Thursday, 6 May 2010

And so...

And so they went out to vote about 10am and saw a busy line of elderly men and women, more of them than usual, queueing in semi-orderly fashion, and one very old man in front of them had forgotten his registration card but remembered his personal number and bellowed it, full force, in a quivering, shaking, shrill voice, like something unexpectedly loud from the bottom of a well, at the bemused and startled clerk. All the young must be out working, they thought, but they'll get there before 10pm and have a party, drinking cans and nipping in to cast their votes...

...and there were present
the Picninnies,
and the Joblillies,
and the Garyulies,
and the great Panjandrum himself,
with the little round button at top;
and they all fell to playing the game of catch-as-catch-can,
till the gunpowder ran out at the heels of their boots...


In about two hours down to London for the PBS board at the new HQ, only just moved into.
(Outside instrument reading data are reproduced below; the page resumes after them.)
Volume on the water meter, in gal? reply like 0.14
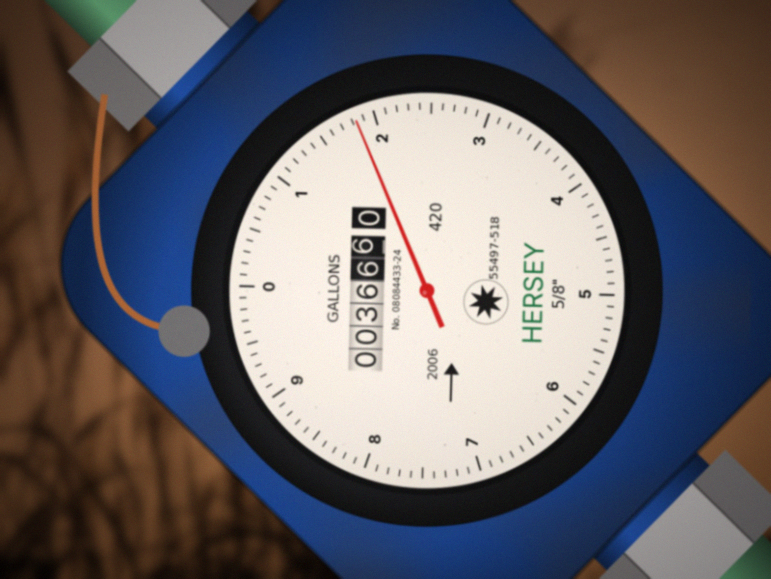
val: 36661.8
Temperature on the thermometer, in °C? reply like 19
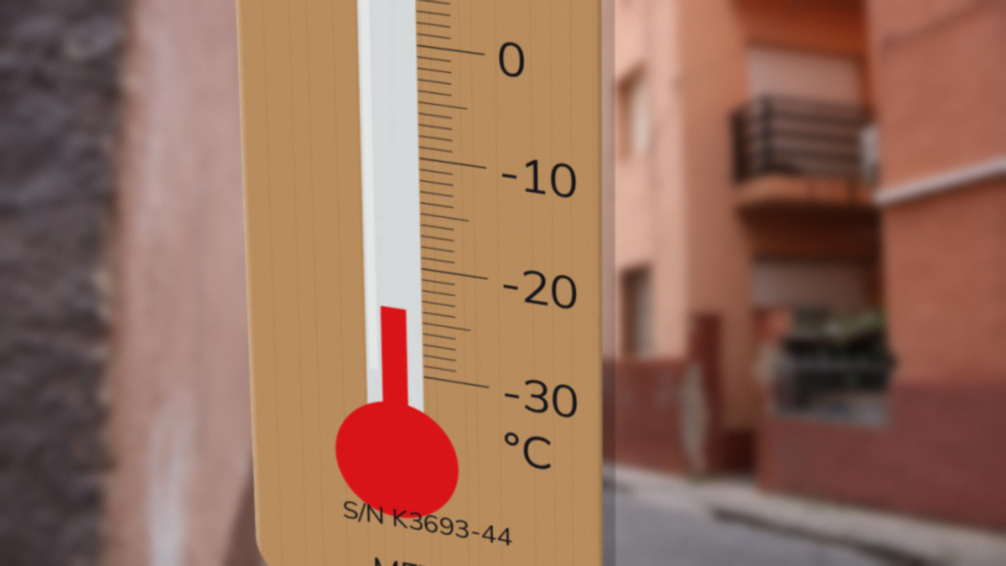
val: -24
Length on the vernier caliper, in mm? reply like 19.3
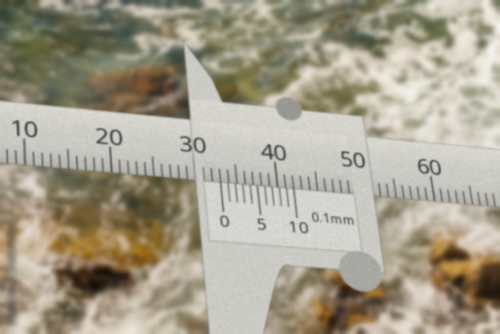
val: 33.0
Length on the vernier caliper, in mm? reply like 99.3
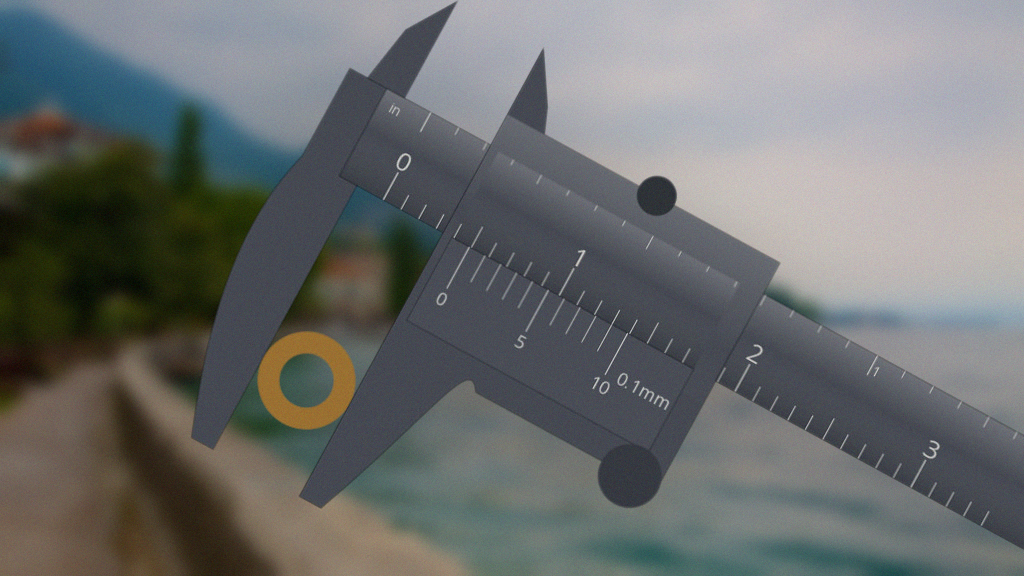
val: 4.9
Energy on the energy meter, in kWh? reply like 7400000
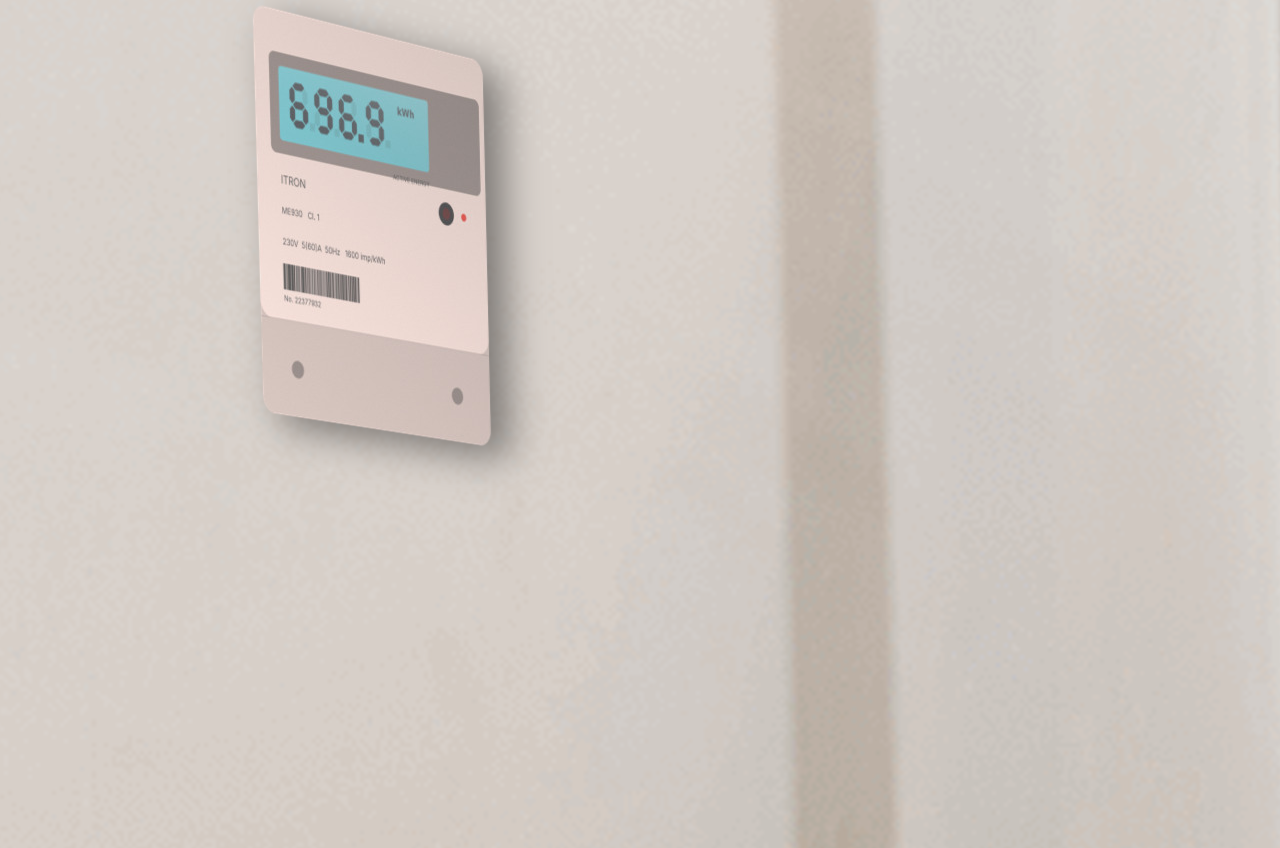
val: 696.9
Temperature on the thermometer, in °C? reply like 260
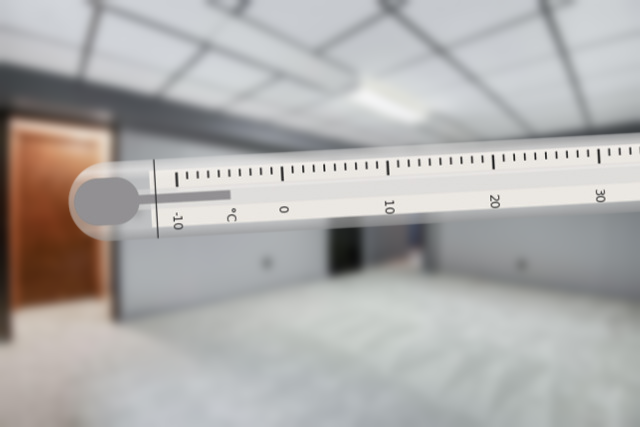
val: -5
Meanwhile, back to work. And possibly to shave. I fancied the thought of going to vote unshaven and a little disreputable, just to show the slobs of the world care.


witwoud said...

The great Panjandrum is ineligible to vote, being a member of the Lords. I'm surprised he doesn't know this.

Mark Granier said...

Sadly, it looks as if the Tories may get in. Not that Brown & Co thrill me, but I think that Labour is still the sanest choice. There's a poll over on the POF forum (if casting one vote isn't enough for you).

George S said...

That little round button on the top instantly turns him into a commoner, witwoud. Just press it and see!

Mark, I do suspect you are right. We shall become the Cameroons, with the exception of Wayne Rooney, who'll become a Camerooney (with a little round button on top).